The problem LeetCode 247: Strobogrammatic Number II is a fascinating follow-up to problem 246. Instead of checking whether a number is strobogrammatic, here we're asked to generate all such numbers of a given length.

This is a classic recursive backtracking problem with symmetry involved. Let’s break it down clearly.

Problem Statement

Given an integer n, return all the strobogrammatic numbers that are of length n. You may return the answer in any order.

Example:

vbnet

Input: n = 2
Output: ["11","69","88","96"]

Input: n = 1
Output: ["0","1","8"]

Step-by-Step Solution in Python

Step 1: Understand the Strobogrammatic Digit Pairs

To build valid numbers, we need to know what digit pairs are strobogrammatic:

• ('0', '0')
• ('1', '1')
• ('6', '9')
• ('8', '8')
• ('9', '6')

These pairs can be added to the beginning and end of a number to maintain strobogrammatic symmetry.

-- DATA SUPPLIED --
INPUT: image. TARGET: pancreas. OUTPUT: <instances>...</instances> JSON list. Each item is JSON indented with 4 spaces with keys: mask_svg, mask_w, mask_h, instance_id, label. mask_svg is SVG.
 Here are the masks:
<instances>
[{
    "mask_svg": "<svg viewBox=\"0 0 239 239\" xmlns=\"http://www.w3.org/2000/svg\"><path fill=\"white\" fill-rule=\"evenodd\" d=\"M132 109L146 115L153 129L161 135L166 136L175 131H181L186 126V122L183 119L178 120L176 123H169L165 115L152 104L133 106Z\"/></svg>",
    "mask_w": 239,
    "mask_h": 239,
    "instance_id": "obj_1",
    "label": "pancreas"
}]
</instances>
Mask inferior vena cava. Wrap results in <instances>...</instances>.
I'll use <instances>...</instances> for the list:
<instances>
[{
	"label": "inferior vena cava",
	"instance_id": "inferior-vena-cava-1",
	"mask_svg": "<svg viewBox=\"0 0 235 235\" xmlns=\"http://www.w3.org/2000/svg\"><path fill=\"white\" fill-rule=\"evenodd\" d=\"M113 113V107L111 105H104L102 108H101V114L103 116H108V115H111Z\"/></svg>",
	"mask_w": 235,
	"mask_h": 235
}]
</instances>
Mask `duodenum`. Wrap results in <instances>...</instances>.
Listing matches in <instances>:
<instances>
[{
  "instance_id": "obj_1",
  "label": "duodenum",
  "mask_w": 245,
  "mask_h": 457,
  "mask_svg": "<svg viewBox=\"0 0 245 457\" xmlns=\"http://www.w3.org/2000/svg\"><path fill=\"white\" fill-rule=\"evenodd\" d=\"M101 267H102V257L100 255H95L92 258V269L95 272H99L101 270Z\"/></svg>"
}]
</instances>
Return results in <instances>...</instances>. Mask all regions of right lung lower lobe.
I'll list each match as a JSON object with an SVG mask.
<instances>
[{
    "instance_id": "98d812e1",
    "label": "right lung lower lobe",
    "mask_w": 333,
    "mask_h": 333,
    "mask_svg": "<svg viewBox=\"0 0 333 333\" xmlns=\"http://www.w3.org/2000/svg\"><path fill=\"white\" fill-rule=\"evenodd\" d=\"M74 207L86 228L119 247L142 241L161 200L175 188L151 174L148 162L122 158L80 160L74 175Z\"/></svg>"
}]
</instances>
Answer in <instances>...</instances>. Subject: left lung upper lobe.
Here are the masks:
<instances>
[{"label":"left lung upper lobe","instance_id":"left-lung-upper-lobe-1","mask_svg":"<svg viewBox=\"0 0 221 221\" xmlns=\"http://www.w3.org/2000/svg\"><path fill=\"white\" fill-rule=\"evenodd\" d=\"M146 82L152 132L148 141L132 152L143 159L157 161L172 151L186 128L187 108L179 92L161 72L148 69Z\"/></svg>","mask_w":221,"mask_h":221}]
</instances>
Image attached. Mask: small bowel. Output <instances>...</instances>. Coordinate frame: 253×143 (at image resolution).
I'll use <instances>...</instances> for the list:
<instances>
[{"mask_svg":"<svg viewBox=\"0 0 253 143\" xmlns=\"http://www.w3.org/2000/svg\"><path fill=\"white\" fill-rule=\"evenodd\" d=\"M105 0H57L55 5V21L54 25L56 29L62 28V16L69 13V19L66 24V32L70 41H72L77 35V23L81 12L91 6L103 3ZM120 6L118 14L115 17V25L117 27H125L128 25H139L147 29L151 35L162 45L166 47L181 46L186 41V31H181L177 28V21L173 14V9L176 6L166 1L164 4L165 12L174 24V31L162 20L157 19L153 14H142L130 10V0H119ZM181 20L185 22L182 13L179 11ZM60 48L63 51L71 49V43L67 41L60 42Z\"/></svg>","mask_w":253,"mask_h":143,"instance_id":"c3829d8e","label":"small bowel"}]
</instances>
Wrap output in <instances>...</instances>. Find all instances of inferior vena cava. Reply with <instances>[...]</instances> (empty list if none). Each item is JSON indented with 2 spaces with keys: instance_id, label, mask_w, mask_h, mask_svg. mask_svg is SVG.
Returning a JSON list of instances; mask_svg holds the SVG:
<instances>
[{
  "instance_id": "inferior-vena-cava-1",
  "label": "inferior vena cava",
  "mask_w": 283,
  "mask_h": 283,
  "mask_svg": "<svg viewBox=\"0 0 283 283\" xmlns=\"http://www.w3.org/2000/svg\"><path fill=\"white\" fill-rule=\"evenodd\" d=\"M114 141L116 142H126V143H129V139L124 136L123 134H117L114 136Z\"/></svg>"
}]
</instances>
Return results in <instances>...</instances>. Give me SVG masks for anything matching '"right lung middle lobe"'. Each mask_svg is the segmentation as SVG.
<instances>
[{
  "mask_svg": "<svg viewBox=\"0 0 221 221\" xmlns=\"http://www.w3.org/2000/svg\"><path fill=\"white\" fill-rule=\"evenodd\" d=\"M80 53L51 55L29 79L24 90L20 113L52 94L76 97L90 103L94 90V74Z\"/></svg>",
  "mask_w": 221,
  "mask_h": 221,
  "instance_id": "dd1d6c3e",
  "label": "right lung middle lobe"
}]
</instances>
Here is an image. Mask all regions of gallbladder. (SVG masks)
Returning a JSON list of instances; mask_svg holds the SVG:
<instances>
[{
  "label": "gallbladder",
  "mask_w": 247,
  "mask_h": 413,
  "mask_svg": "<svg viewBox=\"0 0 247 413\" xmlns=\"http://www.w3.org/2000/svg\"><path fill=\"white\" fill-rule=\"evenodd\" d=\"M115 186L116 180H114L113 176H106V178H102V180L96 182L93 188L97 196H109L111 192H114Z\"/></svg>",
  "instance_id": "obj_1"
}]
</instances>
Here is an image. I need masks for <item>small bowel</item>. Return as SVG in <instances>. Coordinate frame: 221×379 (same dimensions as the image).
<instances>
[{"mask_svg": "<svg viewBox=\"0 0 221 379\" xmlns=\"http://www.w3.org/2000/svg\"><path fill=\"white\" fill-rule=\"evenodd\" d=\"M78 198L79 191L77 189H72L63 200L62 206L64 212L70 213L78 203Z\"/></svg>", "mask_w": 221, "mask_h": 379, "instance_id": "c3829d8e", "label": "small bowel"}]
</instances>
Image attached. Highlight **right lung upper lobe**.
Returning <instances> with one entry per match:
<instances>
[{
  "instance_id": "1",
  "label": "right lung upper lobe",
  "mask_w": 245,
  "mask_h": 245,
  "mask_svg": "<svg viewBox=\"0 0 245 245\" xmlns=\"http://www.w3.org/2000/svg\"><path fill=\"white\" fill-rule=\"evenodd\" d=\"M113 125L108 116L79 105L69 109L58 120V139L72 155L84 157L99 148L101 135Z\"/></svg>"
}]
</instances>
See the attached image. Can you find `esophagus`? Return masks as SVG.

-- CHALLENGES --
A - Decide whether each statement agrees with the page on Strobogrammatic Number II, answering yes or no and quoting the deciding words of the page: (i) the problem asks you to check whether a given number is strobogrammatic; (ii) for n = 1 the output is ["0","1","8"]; (iii) the answer may be returned in any order.
B - Pick out every line of the records that contains the string "right", and copy each one. Case counts.

-- RESULTS OF THE TASKS --
A -
(i) No: "Instead of checking whether a number is strobogrammatic, here we're asked to generate all such numbers of a given length."
(ii) Yes: "Output: ["0","1","8"]"
(iii) Yes: "You may return the answer in any order."

B -
Return results in <instances>...</instances>. Mask all regions of right lung lower lobe.
    "label": "right lung lower lobe",
Return results in <instances>...</instances>. Give me SVG masks for anything matching '"right lung middle lobe"'. Each mask_svg is the segmentation as SVG.
  "label": "right lung middle lobe"
Image attached. Highlight **right lung upper lobe**.
  "label": "right lung upper lobe",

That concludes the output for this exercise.